腰:束縛:セルカとリオ


 貴女と出会うまでの世界は、心の裏を知らない世界だった。
 今となってはそう思うのですと告げたら、貴女はどんな顔をしてどんな答えをくださるでしょうか。人並みに色々なときを経て育ってきたつもりだった。良いときもあれば困難なときもあって、知り得た感情の種類は決して少なくなかったと思いたい。私は、私自身に関しては、それなりに多くのことを分かっていると思っていた。喜びも悲しみも十分に知っていたので、些末な一人という個人ではあるが、歳相応には心の成熟を果たしてきただろうと。そう思っていたけれど。
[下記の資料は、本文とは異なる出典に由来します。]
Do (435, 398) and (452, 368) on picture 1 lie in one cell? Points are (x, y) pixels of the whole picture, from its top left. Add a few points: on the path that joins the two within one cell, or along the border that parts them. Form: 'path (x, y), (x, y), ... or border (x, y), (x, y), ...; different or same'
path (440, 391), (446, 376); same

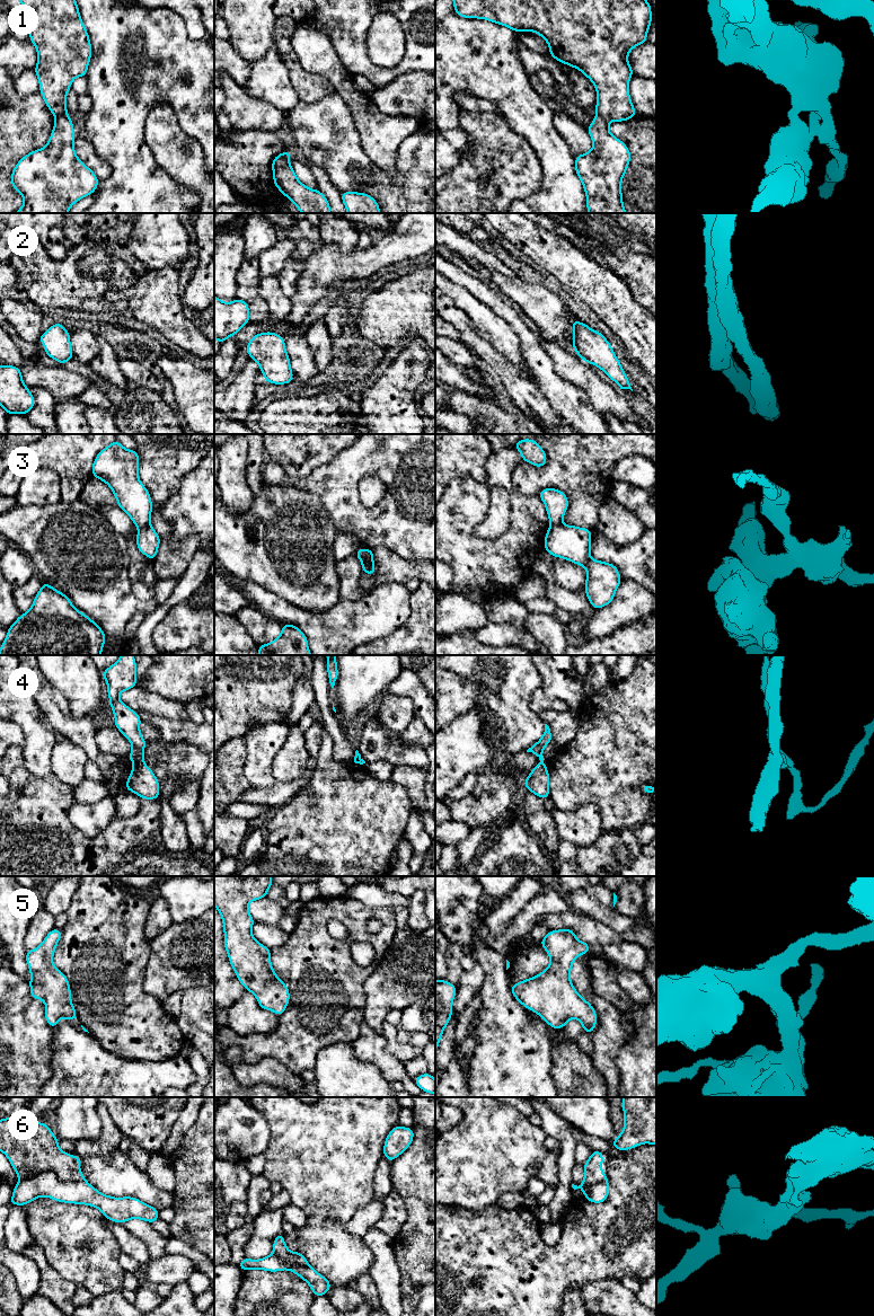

「貴女が、いつどんなときにも、私だけのものであればいいのに」
 大きな間違いだったのだと、最近、思わずにはいられない。
 私の心には私の知らない、球体の裏側が存在していた。そこには決して表に出られない、嫉妬や屈折、様々なものが混在している。球体の表を晴れとするならば、ここは雨どころか、降り注いだあとの泥水のようだ。ひどく息苦しく、見るに値しない。けれど私はその感情を、無視できない。
「いつ、どんなときもって」
「……戯言です、お気になさらず」
 顔を上げたリオさんに微笑み、回る球体をそろりと隠す。私の知らない貴女の時間がたくさんある、それが空しい。私の知らないところで貴女の声を聞き、顔を見て、共に過ごす人がたくさんいる。それが苦しい。
 なんて、口にすべきことではないなと分かっているので、言いはしないが。気を抜けばこぼれてしまいそうな本心を隠すために、唇を押し当てた腰は真っ白で、泥を塗るにはまだ畏れが勝った。
 私はきっと、おかしいのでしょう。平凡と謂う五線譜から、もしかしたら線を一本、踏み外しているのかもしれない。
 いつか、それでも貴女が好きだと、すべてを言えるときがきたのなら。拠り所のないこの雨も、密かに上がる。そんな気がしている。